Os dados desta pesquisa diferem dos achados de estudos prévios envolvendo crianças saudáveis. Wagener et al.,22 avaliaram a força muscular respiratória de 40 crianças, de uma escola primária na Austrália. Cada sujeito foi avaliado sete vezes incluindo mensurações realizadas nos turnos da manhã e tarde por quatro semanas. Os valores de pico obtidos não diferiram significativamente dos valores sustentados nas avaliações realizadas no turno vespertino, assim como nos grupos de idade. Estes autores não comentaram se as diferenças observadas entre as medidas, de pico e sustentadas, poderiam estar relacionadas com o turno em que as avaliações foram realizadas. No entanto, sugeriram que em crianças saudáveis, a área muscular da musculatura do ombro e a força dos músculos respiratórios estão relacionadas.

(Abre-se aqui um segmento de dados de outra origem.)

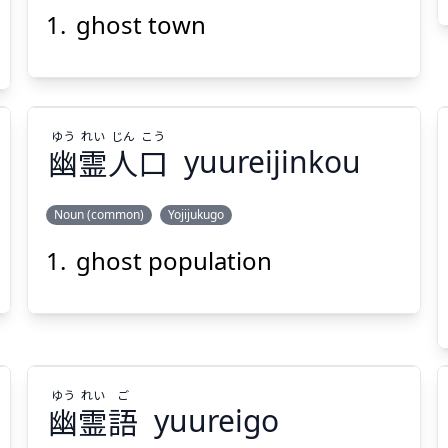
ゴーストタウン
ghost town
ゆう
れい
じん
こう
幽
霊
人
口
yuureijinkou
Suspend
Show answer
(@)
(Space)
Noun (common)
Yojijukugo
ghost population
こう
じん
れい
ゆう
口
人
霊
幽
ゆう
れい
ご
幽
霊
語
yuureigo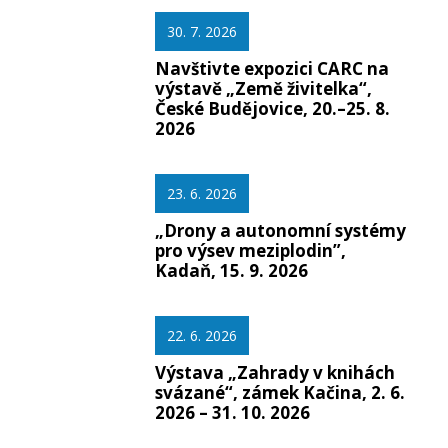
30. 7. 2026
Navštivte expozici CARC na
výstavě „Země živitelka“,
České Budějovice, 20.–25. 8.
2026
23. 6. 2026
„Drony a autonomní systémy
pro výsev meziplodin”,
Kadaň, 15. 9. 2026
22. 6. 2026
Výstava „Zahrady v knihách
svázané“, zámek Kačina, 2. 6.
2026 – 31. 10. 2026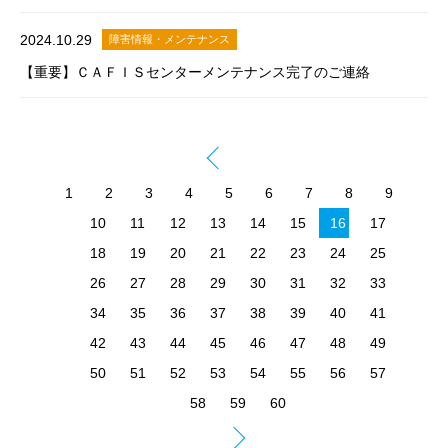
2024.10.29
障害情報・メンテナンス
【重要】ＣＡＦＩＳセンターメンテナンス完了のご連絡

Acrescentaram ainda, que a pressão de pico está relacionada quantitativamente com a massa muscular e reflete a musculatura torácica em crianças normais.22 Contrariamente, Ringquist23 havia afirmado anteriormente que a pressão de pico está correlacionada com a força abdominal. Este afirmou ainda, que no sexo feminino essa pressão é influenciada pela capacidade vital forçada e que ocorre importante interação entre o formato da caixa torácica e os músculos respiratórios. Nos meninos a pressão gerada está fortemente associada à área de secção transversa muscular.

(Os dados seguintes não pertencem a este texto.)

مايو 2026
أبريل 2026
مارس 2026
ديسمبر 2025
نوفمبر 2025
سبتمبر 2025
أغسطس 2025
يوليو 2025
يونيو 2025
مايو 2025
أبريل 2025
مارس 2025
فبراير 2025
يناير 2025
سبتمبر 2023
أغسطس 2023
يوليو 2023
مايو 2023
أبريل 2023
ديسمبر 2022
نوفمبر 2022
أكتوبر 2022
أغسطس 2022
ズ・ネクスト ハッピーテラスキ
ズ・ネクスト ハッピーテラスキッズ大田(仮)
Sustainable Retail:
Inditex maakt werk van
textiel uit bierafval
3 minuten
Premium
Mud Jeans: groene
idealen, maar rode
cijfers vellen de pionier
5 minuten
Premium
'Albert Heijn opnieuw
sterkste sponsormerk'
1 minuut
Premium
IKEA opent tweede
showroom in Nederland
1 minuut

A diferença de força muscular respiratória entre os sexos tem sido observada na maioria dos estudos.6,7,12,13,22 De acordo com achados prévios,7,12,13 em indivíduos pré e pós-púberes, observa-se uma predominância de superioridade nos valores das pressões respiratórias máximas nos indivíduos do sexo masculino, sendo esta diferença mais pronunciada durante e após a puberdade. Em um estudo realizado com o objetivo de avaliar a força muscular respiratória em garotos de 11 a 17 anos, observou-se que a força muscular inspiratória aumenta significativamente com o crescimento dos 11 a 17 anos, e dos 11 aos 15 anos para a força muscular expiratória.14 No presente estudo, foiobservado que os valores obtidos no teste da força muscular inspiratória e expiratória, os meninos obtiveram valores superiores aos obtidos pelas meninas, tanto para os valores de pressão de pico quanto para pressão sustentada.

De acordo com as fases de desenvolvimento cognitivo de Piaget o padrão intelectual que persistirá durante a idade adulta, isto é, a forma final de funcionamento mental é alcançado na fase 4, o período das operações formais (que ocorre em médiaaos 12 anos). Nas fases anteriores a forma de organização mental está sofrendo o processo de amadurecimento.24 Este fato torna-se interessante, pois, apesar da acessibilidade, simplicidade do método de avaliação da força muscular respiratória pela manovacuômetria1,25 este é um teste esforço-dependente e requer clara compreensão da técnica, pois uma participação inadequada do sujeito avaliado pode limitar sua execução conforme as recomendações da literatura a cerca da sustentação da manobra durante a avaliação de crianças. Tal fato poderia sustentar a hipótese de utilização da pressão de pico como alternativa válida da força muscular respiratória na prática clínica.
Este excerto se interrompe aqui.